YOUR ASSIGNMENT:
Rewrite the lines in the records below from the line containing "UPDATE: PAYMENT ELI" through the line containing "CULT MOVIES", replacing "Shocking Dark" with "Night of the Demons" and changing nothing else.

EXERCISE DATA:
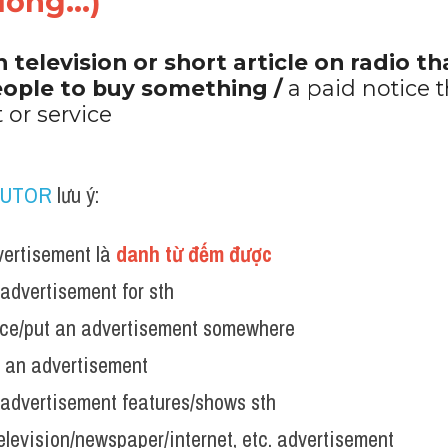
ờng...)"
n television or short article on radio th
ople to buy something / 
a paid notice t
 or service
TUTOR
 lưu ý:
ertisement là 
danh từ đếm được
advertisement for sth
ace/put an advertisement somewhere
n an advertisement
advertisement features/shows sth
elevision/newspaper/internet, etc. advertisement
---
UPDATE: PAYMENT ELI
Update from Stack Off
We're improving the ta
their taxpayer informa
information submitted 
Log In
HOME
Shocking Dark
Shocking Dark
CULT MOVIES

SOLUTION TO THIS EXERCISE:
UPDATE: PAYMENT ELI
Update from Stack Off
We're improving the ta
their taxpayer informa
information submitted 
Log In
HOME
Night of the Demons
Night of the Demons
CULT MOVIES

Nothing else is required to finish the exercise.